Functional neuroimaging studies show that GAD might be arising from a decrease in the effectiveness of the biological mechanisms related to emotional regulation. An increase is observed in the cortex activity of the brain, while the amygdala activity is on the decline, during the anxiety. While this activity goes back to normal levels following the anxiety in healthy individuals, the post-anxiety neural activity does not go back to normal in individuals with anxiety disorder.

The functional neuroimaging studies and animal researches conducted show that anxiety is related to the increase in the right prefrontal cortex activity.

The studies carried out on rats having high anxiety behaviors demonstrate that the behavioral and neuroendocrine effects of rTMS implemented on the frontal brain area can compete with the antidepressant treatment.

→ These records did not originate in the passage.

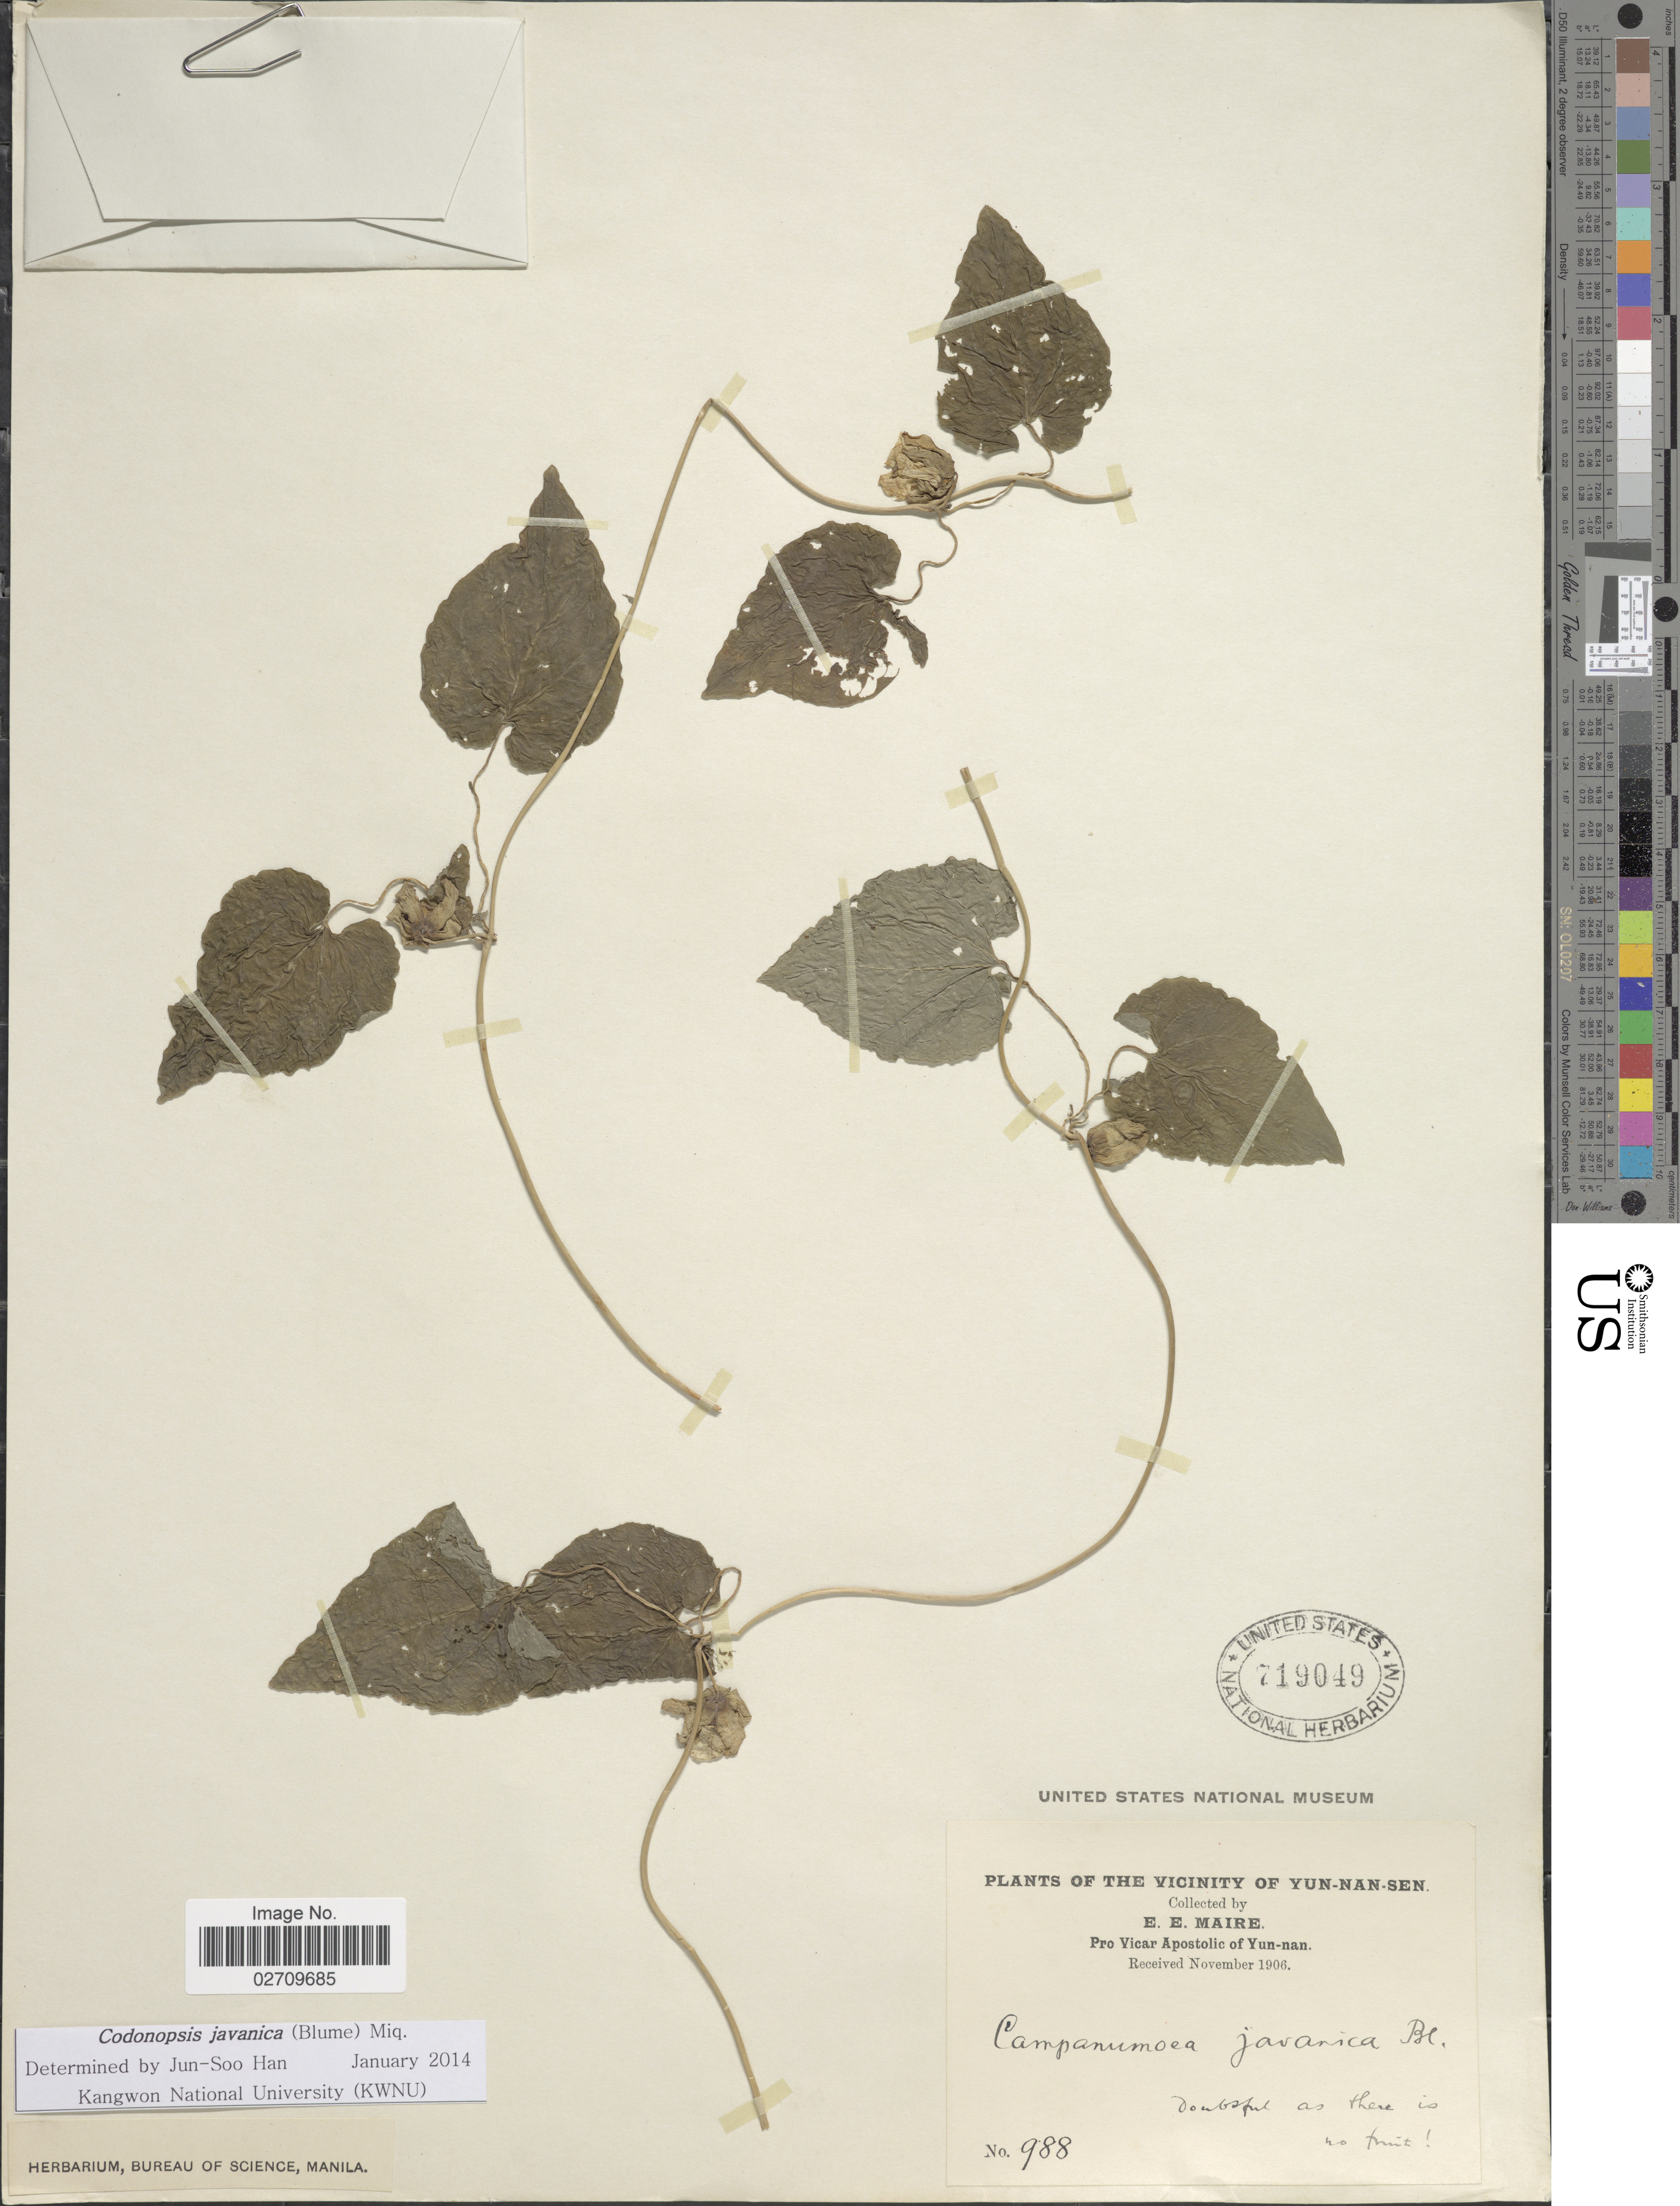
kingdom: Plantae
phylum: Tracheophyta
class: Magnoliopsida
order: Asterales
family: Campanulaceae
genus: Codonopsis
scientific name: Codonopsis javanica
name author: (Blume) Hook. f. & Thomson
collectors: E. E. Maire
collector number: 988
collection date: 1906-11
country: China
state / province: Yunnan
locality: Vicinity of Yun-Nan-Sen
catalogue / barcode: US 719049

In a sham (placebo)-controlled rTMS study, the preliminary results of which were presented at the American Psychiatric Association (APA) in 2014, the right DLPFC area was stimulated at low frequencies (repressive) for 30 sessions (5 sessions a week for 6 weeks). It was shown that more 2/3 of the patients who received active rTMS treatment benefited from the treatment, and that the effects of the treatment continued in the patients who were monitored for 3 months. In another study, it was stated that the remission period had been observed for 6 months in the patients.

As the number of the studies searching the effect of rTMS on Generalized Anxiety Disorder increases, it will be used as an alternative method that is applicable in clinical treatment.